Items from a data source
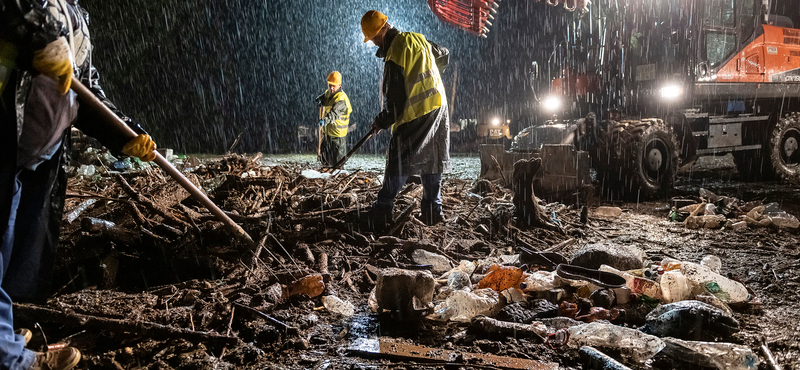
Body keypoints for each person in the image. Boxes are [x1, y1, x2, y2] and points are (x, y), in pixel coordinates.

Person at [0, 0, 156, 368]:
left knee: (12, 251)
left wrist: (125, 134)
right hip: (4, 140)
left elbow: (86, 94)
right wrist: (35, 41)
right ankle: (10, 360)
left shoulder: (74, 15)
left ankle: (4, 330)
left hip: (28, 158)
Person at [360, 10, 451, 227]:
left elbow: (396, 101)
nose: (373, 43)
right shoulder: (417, 39)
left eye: (373, 38)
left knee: (399, 159)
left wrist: (382, 121)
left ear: (381, 31)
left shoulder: (395, 51)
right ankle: (432, 212)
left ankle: (382, 210)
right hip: (438, 107)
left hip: (417, 110)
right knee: (432, 159)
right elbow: (444, 53)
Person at [315, 71, 352, 167]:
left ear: (339, 85)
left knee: (337, 165)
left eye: (334, 86)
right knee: (325, 162)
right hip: (327, 134)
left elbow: (334, 114)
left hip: (337, 138)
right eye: (330, 85)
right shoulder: (328, 93)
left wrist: (324, 121)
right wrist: (319, 99)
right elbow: (324, 97)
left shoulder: (341, 99)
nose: (331, 88)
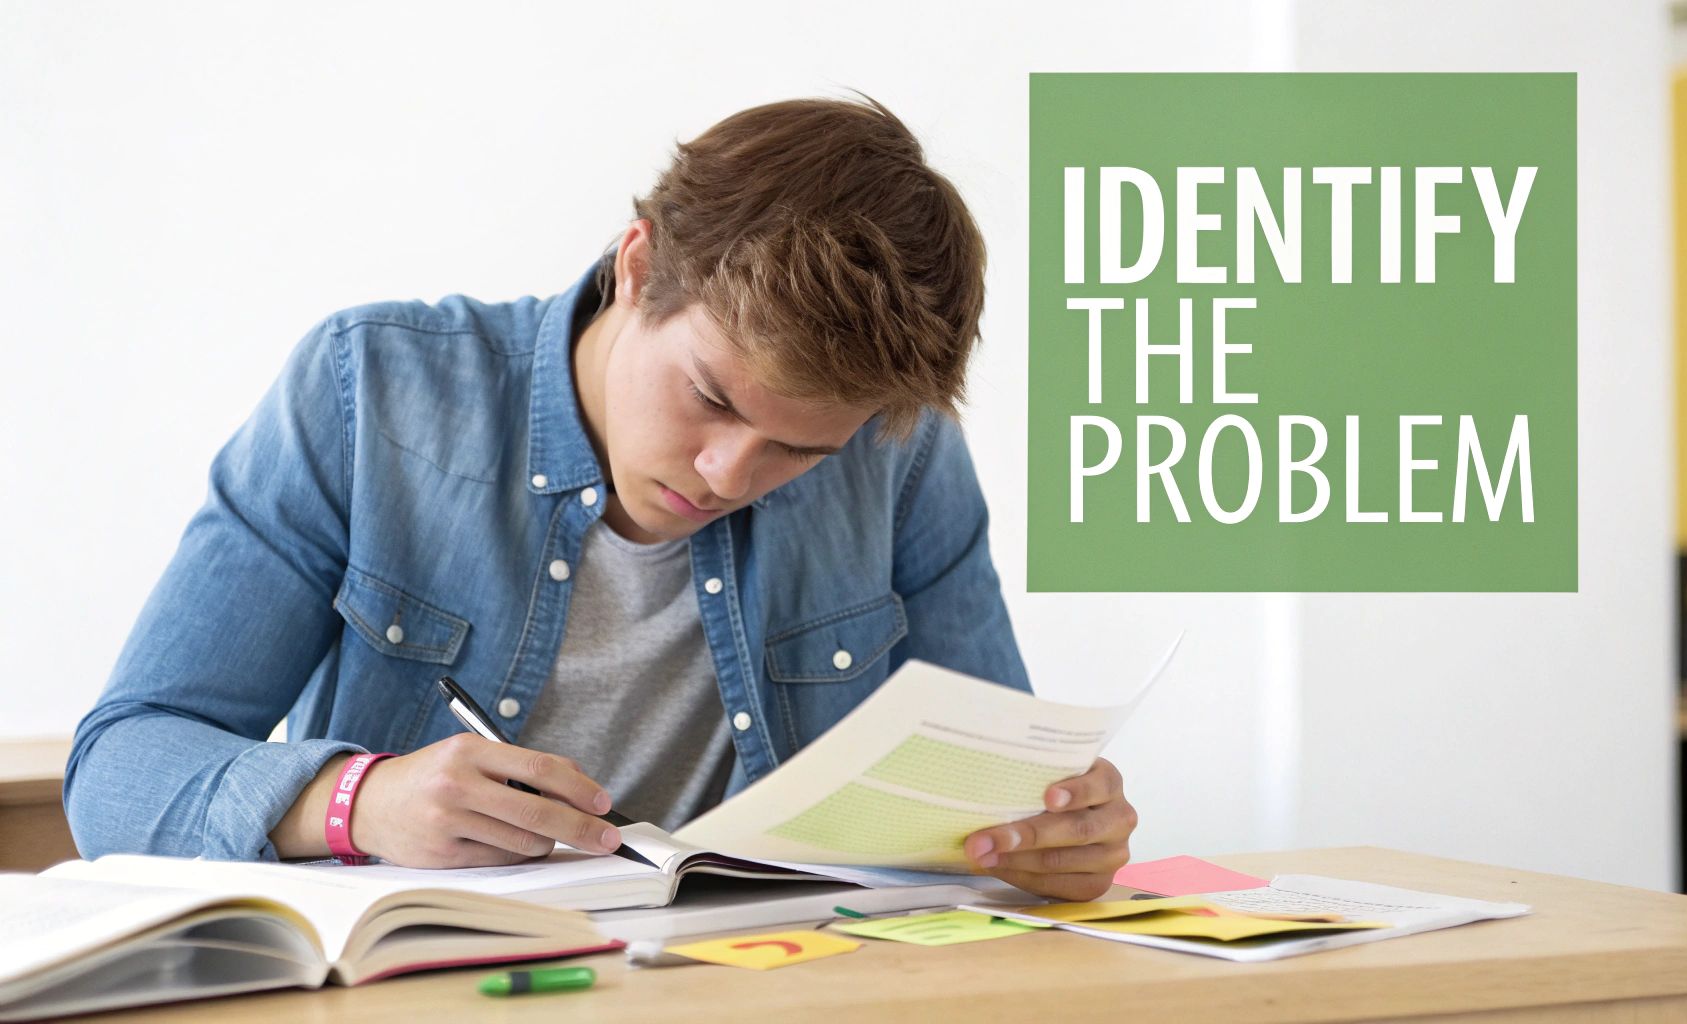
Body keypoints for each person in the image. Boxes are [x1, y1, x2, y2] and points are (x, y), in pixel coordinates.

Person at [64, 97, 1136, 901]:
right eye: (709, 396)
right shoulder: (368, 391)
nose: (727, 473)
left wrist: (1051, 832)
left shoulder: (898, 450)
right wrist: (355, 803)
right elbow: (119, 765)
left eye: (798, 449)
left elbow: (991, 786)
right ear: (638, 264)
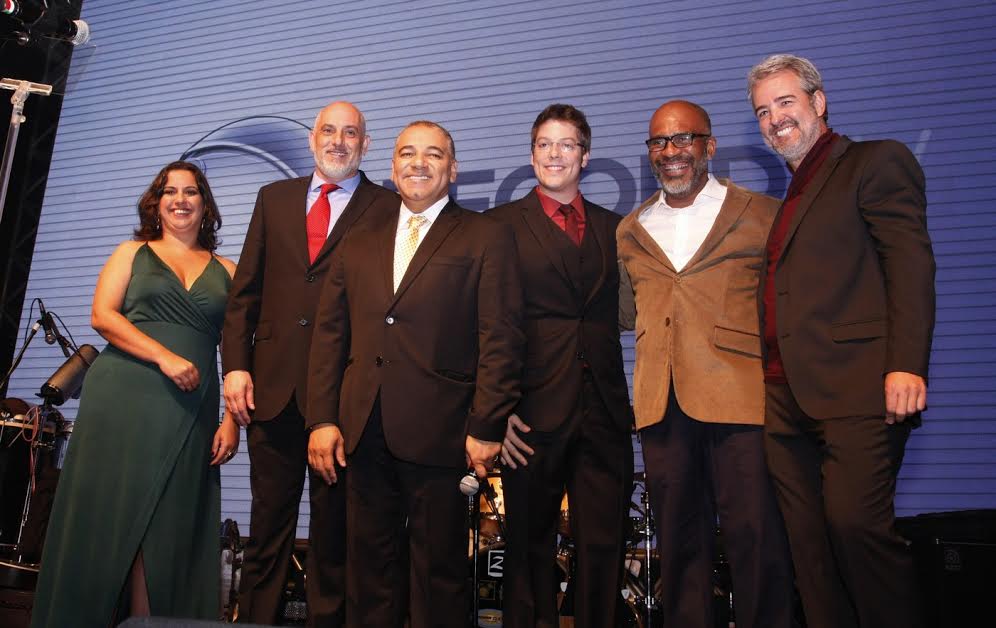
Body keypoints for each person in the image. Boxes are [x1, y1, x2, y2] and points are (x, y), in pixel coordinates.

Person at [305, 120, 524, 628]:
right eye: (407, 153)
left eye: (433, 154)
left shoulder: (486, 235)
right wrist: (322, 419)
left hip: (445, 433)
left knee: (438, 575)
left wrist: (486, 425)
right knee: (368, 572)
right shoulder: (358, 239)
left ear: (453, 169)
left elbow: (502, 338)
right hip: (363, 430)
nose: (418, 164)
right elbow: (330, 336)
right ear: (392, 166)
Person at [746, 54, 935, 628]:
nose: (775, 118)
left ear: (819, 102)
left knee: (857, 530)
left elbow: (909, 264)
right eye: (762, 111)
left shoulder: (875, 162)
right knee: (811, 553)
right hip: (785, 401)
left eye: (785, 102)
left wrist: (907, 364)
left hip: (859, 390)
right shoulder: (791, 195)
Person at [31, 161, 239, 627]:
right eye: (170, 192)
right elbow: (102, 317)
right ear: (156, 203)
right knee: (106, 518)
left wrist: (232, 418)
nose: (180, 200)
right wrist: (164, 357)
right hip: (122, 399)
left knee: (169, 529)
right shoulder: (131, 252)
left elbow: (237, 349)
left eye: (191, 192)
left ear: (205, 204)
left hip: (191, 408)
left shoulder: (229, 269)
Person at [616, 100, 794, 628]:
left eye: (683, 139)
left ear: (709, 146)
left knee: (756, 538)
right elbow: (625, 311)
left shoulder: (762, 214)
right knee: (679, 545)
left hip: (741, 400)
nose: (670, 151)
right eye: (658, 142)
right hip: (661, 404)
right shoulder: (631, 229)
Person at [222, 101, 395, 626]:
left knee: (333, 536)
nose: (338, 141)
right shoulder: (273, 198)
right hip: (271, 390)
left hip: (343, 396)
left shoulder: (388, 207)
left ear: (366, 145)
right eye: (328, 130)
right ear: (312, 138)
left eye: (350, 133)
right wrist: (235, 366)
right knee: (267, 529)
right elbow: (245, 293)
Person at [488, 104, 633, 628]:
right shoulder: (498, 227)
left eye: (567, 144)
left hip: (604, 413)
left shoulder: (618, 230)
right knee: (529, 549)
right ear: (532, 156)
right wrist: (496, 412)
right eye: (545, 144)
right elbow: (486, 326)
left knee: (604, 546)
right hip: (528, 418)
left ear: (585, 156)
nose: (555, 154)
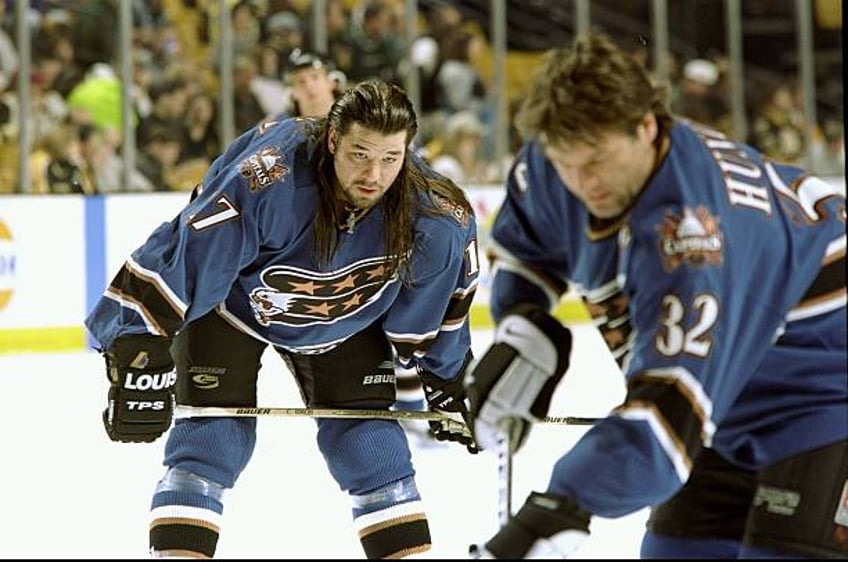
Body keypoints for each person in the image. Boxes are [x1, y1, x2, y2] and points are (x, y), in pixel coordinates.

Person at [464, 32, 847, 559]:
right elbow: (529, 239)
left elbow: (669, 411)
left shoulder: (694, 237)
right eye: (565, 163)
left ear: (647, 127)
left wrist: (561, 506)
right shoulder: (558, 161)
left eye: (595, 161)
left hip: (826, 396)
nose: (581, 182)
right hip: (726, 403)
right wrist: (523, 319)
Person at [84, 79, 481, 559]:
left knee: (373, 449)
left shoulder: (437, 215)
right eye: (359, 154)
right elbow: (188, 250)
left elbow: (445, 301)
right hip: (234, 308)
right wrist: (138, 342)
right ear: (333, 140)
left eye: (390, 158)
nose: (374, 175)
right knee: (211, 439)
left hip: (349, 318)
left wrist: (451, 376)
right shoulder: (268, 178)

What to work on:
Quote the lines above exactly, starting with the one that has "right hip: (327, 134)" and ending with the one that has "left eye: (191, 192)"; drop the pictures and include nothing else.

Answer to this task:
right hip: (327, 134)
left elbow: (334, 114)
left hip: (337, 138)
right eye: (330, 85)
right shoulder: (328, 93)
left wrist: (324, 121)
right wrist: (319, 99)
right elbow: (324, 97)
left shoulder: (341, 99)
nose: (331, 88)
Body keypoints for each person in the image. Boxes are [x1, y1, x2, y2] and points are (x, y), in pixel coordinates.

Person at [64, 97, 1136, 901]:
right eye: (709, 396)
right shoulder: (368, 391)
nose: (727, 473)
left wrist: (1051, 832)
left shoulder: (898, 450)
right wrist: (355, 803)
right elbow: (119, 765)
left eye: (798, 449)
left elbow: (991, 786)
right ear: (638, 264)
Body keypoints for each person in the image. Boxes are [x1, y1, x2, y2] and points are (x, y), in pixel coordinates.

Person at [305, 120, 524, 628]:
right eye: (407, 153)
left eye: (433, 154)
left shoulder: (486, 235)
right wrist: (322, 419)
left hip: (445, 433)
left knee: (438, 575)
left wrist: (486, 425)
right knee: (368, 572)
right shoulder: (358, 239)
left ear: (453, 169)
left elbow: (502, 338)
right hip: (363, 430)
nose: (418, 164)
right elbow: (330, 336)
right ear: (392, 166)
Person at [746, 54, 935, 628]:
nose: (775, 118)
left ear: (819, 102)
left knee: (857, 530)
left elbow: (909, 264)
right eye: (762, 111)
left shoulder: (875, 162)
right knee: (811, 553)
right hip: (785, 401)
left eye: (785, 102)
left wrist: (907, 364)
left hip: (859, 390)
right shoulder: (791, 195)
Person at [31, 161, 239, 627]:
right eye: (170, 192)
right elbow: (102, 317)
right ear: (156, 203)
right knee: (106, 518)
left wrist: (232, 418)
nose: (180, 200)
right wrist: (164, 357)
right hip: (122, 399)
left knee: (169, 529)
right shoulder: (131, 252)
left elbow: (237, 349)
left eye: (191, 192)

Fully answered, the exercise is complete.